The obscure, slippery and decayed complexities of such desire are conveyed brilliantly in Repulsion. The diseased atmosphere of Carol's womb is meticulously created with Polanski's use of camera angles, sound effects and images of clutter. Though music is used effectively, Polanski relies more on amplifying the sounds of everyday life--the ticking of a clock, the voices of nuns playing catch in the convent garden, the dripping of a faucet--to convey the acute awareness Carol acquires in response to her fear. Polanski also dresses the film with pertinent details that further exemplify both Carol's madness and the aching passage of time: Potatoes sprout in the kitchen, meat (rabbit meat, no less) rots on a plate and eventually collects flies, various debris of blood, food and liquids form naturally around Carol. The film's inventive use of black-and-white film, wide-angle lenses and close-ups creates an unsparing vision of sickness, and Deneuve's performance is effectively mysterious. The viewer, however, is able to empathize with Carol, which is how she lures us into her web in the first place. As Polanski cameraman Gil Taylor muttered during filming, "I hate doing this to a beautiful woman."

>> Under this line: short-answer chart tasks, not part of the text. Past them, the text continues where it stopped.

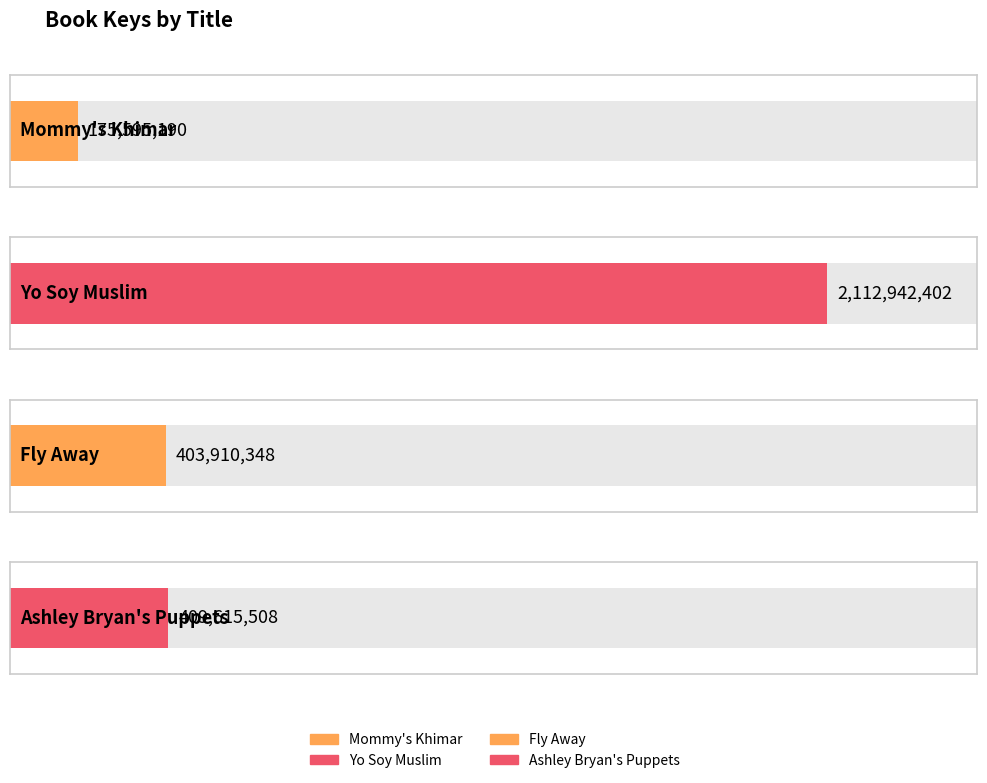

What position from the right is Fly Away?

2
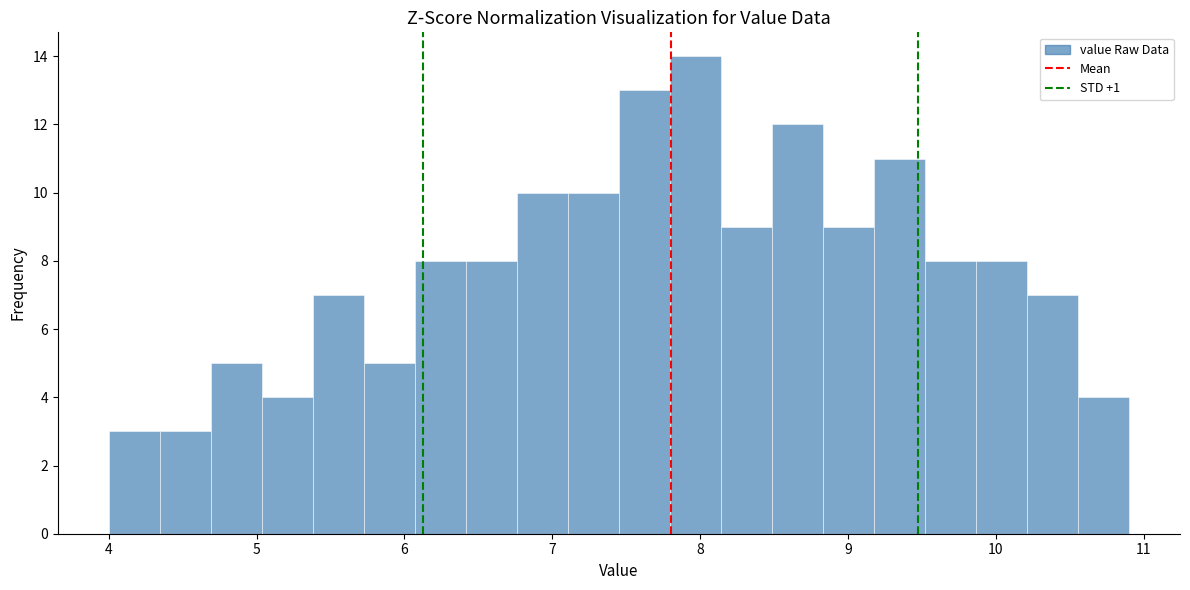

Read against the x-axis, roughly where is the centre of the tallest bar?

8.0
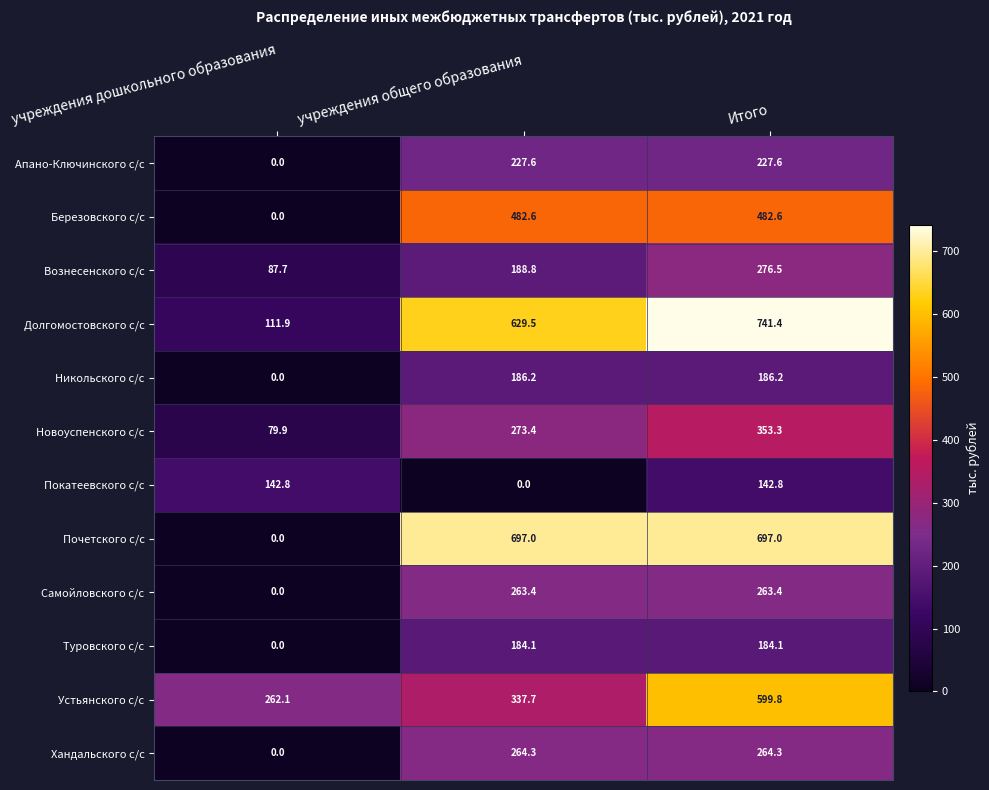

Count the number of data series in this chart.

12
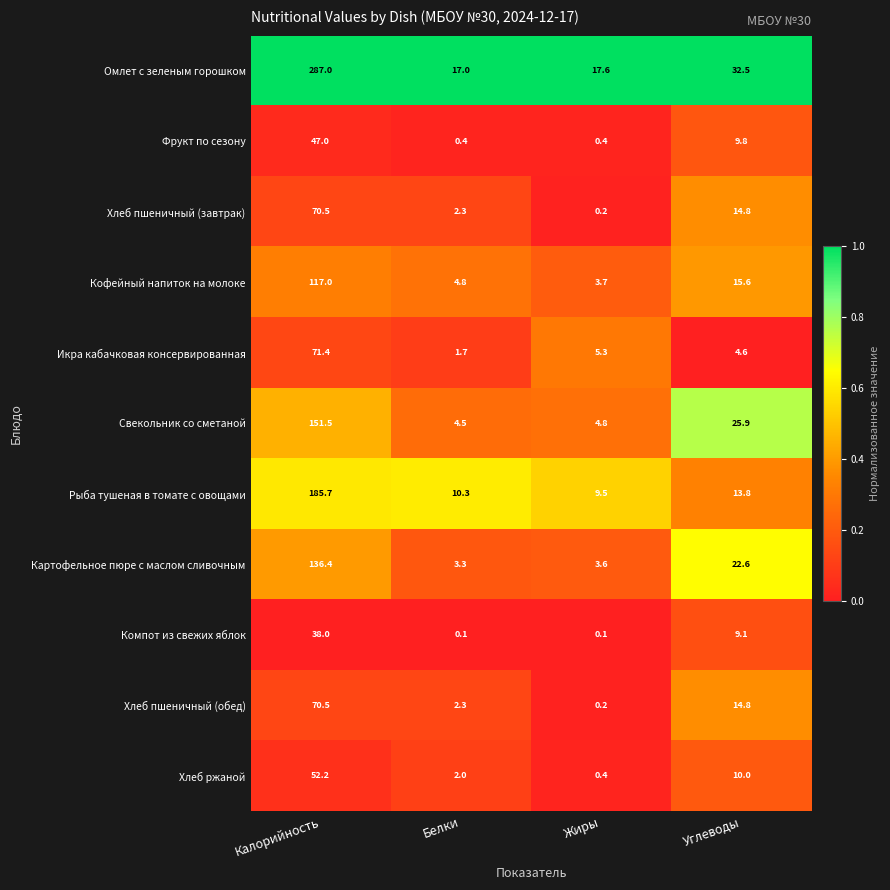

What is the difference between the maximum and minimum values in the Фрукт по сезону series?

46.6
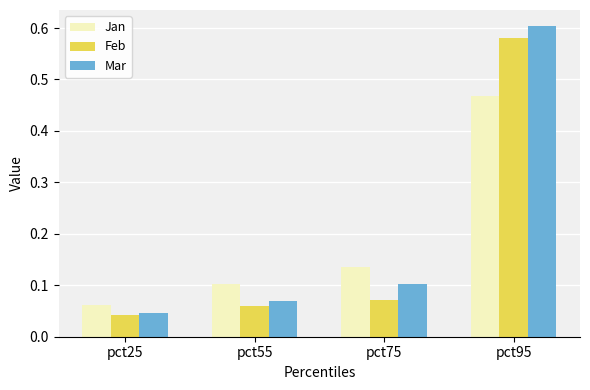

True or false: Jan has a value of 0.1 at pct25.

True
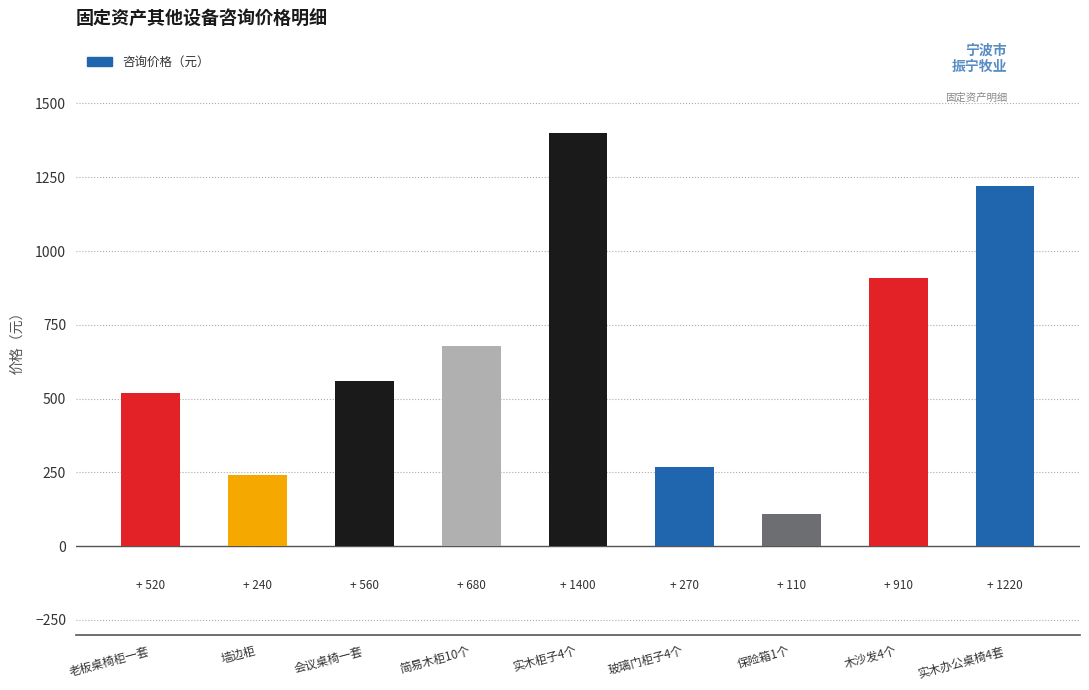

List the labels in order of value, smallest first.

保险箱1个, 墙边柜, 玻璃门柜子4个, 老板桌椅柜一套, 会议桌椅一套, 简易木柜10个, 木沙发4个, 实木办公桌椅4套, 实木柜子4个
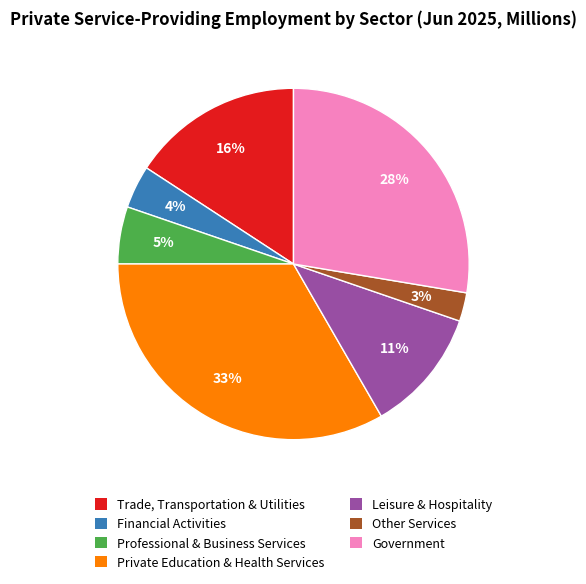

Count the number of slices in the pie.

7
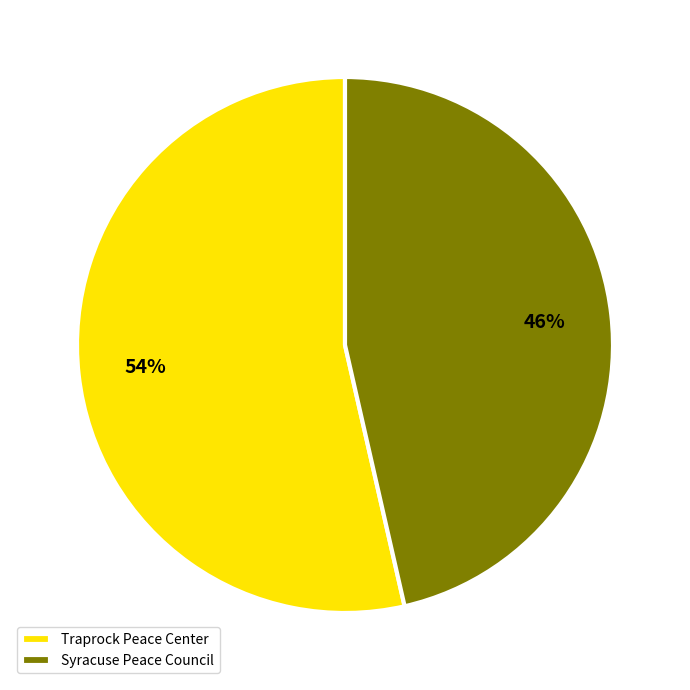

Which has a higher value, Traprock Peace Center or Syracuse Peace Council?

Traprock Peace Center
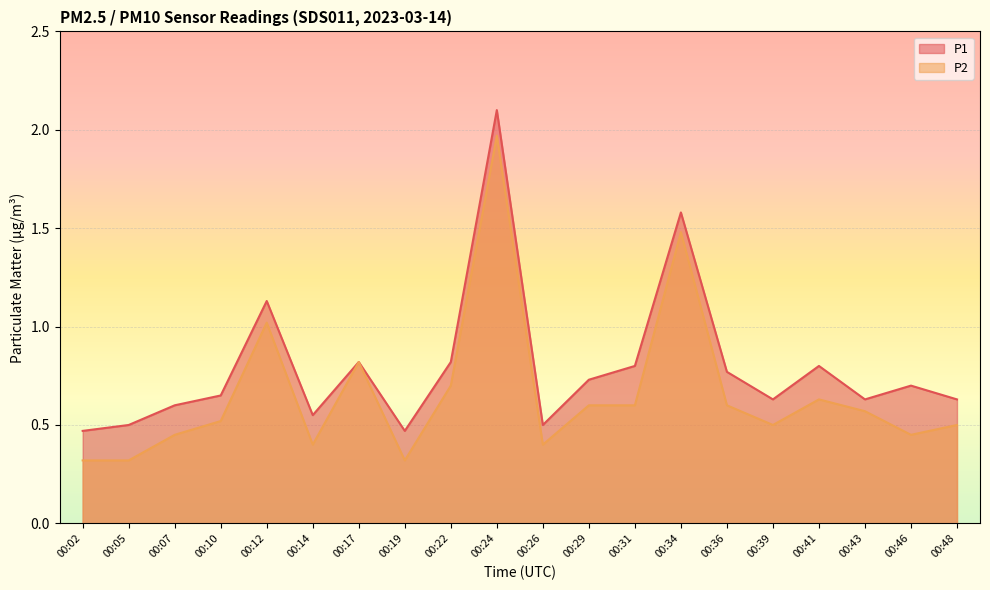

How many lines are shown in the chart?

2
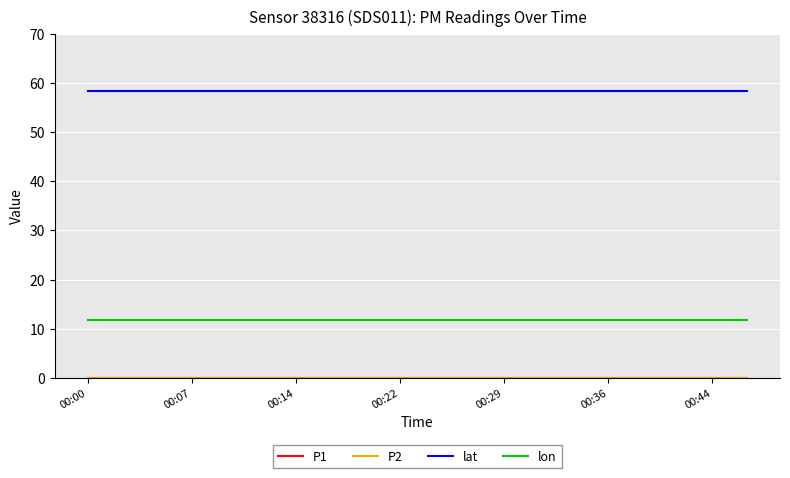

Which series has the largest total across all categories?

lat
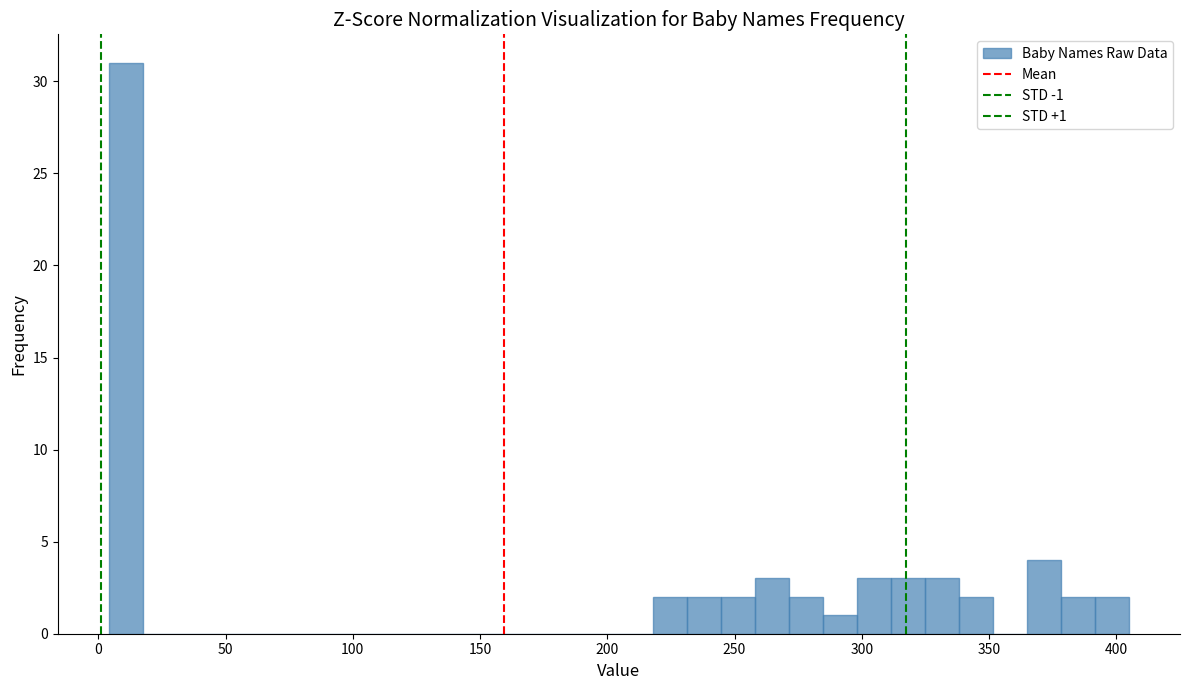

Read against the x-axis, roughly where is the centre of the tallest bar?

10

 Yet one loves to do this to a beautiful woman, especially one like Deneuve--at first. Deneuve's loveliness makes Carol's madness more palatable (her unfortunate suitor thinks she is odd, but he can't help but "love" this gorgeous woman), but eventually it becomes horrifying. Carol is not simply a Hitchcockian aberration of what lies beneath the "perfect woman," she is the reflection of what lies beneath repressed desire--in men and women. Polanski has a knack for casting women who are nervously exciting (Faye Dunaway in Chinatown is a blinking, twitching mess), and therefore dangerous to desire. He makes one insecure about longing for them. Deneuve is certainly nerve-racking. She is so physically flawless that she often seems half human: An anemic girl, she can barely lift up her arm, yet at the same time she is highly sensual, an ample, heavily breathing woman with more than a glint of carnality in her dreamily vacant eyes. Deneuve makes one feel the confusion of a corrupted child: She is an arrested adolescent who, like an anorexic, cannot face her womanliness without visions of perverse opulence and violence. Carol is the personification of sexual mystery--she is what lurks beneath the orgasms of pleasure and pain. What Polanski finds intriguing and revolting is perceptively female, making Repulsion a woman's picture more women may want to know.